(Data for the task begins)

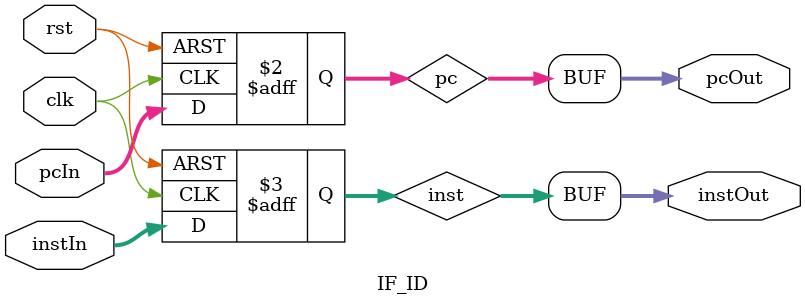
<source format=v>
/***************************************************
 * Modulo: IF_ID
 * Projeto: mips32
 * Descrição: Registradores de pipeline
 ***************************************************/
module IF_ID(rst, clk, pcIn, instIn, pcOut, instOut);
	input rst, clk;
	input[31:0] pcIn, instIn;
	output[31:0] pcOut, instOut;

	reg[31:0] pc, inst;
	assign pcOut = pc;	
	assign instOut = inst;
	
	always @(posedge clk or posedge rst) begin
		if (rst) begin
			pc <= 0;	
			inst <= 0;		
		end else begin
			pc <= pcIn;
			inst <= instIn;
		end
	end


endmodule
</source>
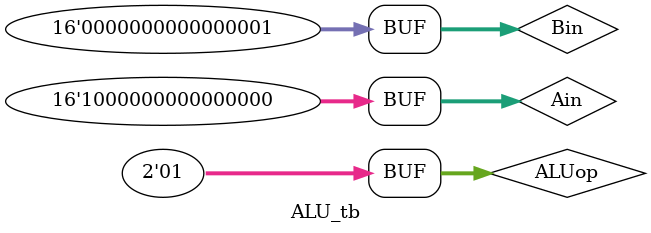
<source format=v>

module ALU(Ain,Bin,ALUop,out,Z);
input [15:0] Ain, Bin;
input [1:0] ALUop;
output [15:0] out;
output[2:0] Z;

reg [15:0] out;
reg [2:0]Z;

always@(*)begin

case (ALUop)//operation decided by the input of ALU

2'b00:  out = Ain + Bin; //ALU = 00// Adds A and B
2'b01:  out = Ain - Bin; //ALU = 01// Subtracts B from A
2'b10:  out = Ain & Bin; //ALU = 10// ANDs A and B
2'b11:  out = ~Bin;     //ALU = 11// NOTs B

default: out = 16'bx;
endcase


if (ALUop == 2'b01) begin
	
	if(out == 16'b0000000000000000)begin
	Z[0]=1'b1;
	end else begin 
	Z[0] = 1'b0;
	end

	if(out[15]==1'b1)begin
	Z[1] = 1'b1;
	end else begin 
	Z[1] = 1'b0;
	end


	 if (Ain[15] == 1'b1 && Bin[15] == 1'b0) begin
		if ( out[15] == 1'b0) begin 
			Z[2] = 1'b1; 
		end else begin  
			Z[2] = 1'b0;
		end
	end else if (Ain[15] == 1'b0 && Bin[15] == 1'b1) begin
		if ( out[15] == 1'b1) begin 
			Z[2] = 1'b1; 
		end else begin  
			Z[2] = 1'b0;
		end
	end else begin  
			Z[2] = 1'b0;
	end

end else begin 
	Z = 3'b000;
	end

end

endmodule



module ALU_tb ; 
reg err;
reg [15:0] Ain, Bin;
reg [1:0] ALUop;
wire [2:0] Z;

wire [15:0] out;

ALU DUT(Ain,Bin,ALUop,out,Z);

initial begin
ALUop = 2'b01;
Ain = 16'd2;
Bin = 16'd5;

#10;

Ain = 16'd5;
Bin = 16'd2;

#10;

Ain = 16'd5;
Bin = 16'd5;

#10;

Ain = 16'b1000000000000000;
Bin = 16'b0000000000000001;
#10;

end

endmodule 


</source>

(Data for the task ends)
(Data for the task begins)

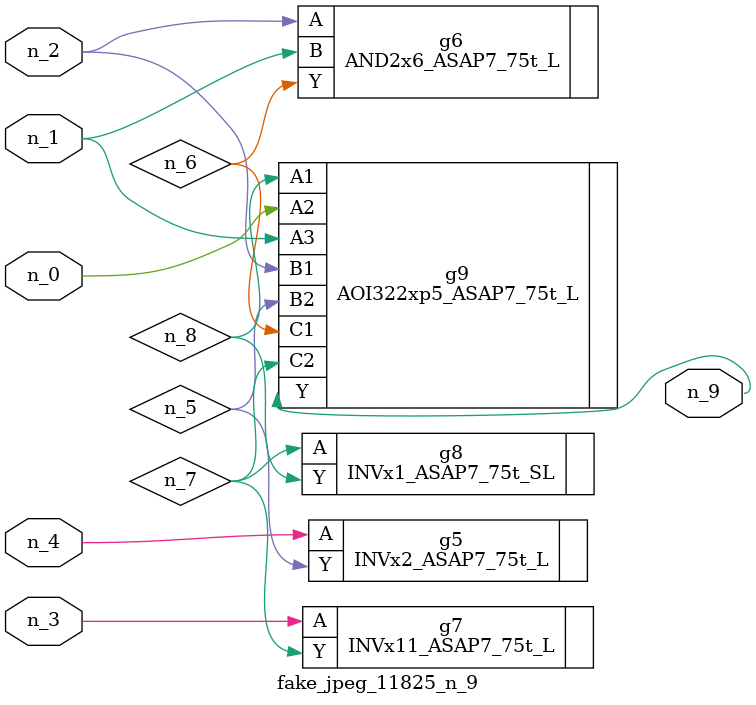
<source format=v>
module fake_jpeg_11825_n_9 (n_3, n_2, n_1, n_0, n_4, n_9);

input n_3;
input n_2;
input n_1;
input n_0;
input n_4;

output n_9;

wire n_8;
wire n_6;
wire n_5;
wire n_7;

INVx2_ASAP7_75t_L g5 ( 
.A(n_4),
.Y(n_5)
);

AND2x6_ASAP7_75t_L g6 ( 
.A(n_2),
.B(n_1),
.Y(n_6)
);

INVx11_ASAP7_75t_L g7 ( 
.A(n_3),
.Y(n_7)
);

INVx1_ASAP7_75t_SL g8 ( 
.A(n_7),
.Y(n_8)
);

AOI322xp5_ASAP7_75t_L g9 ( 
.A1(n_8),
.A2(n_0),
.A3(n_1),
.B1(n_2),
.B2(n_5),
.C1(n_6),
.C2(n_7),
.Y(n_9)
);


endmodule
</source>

(Data for the task ends)

Work task: A single number is the whole answer: the number of lines in the entries that include "assign".

Task solution: 2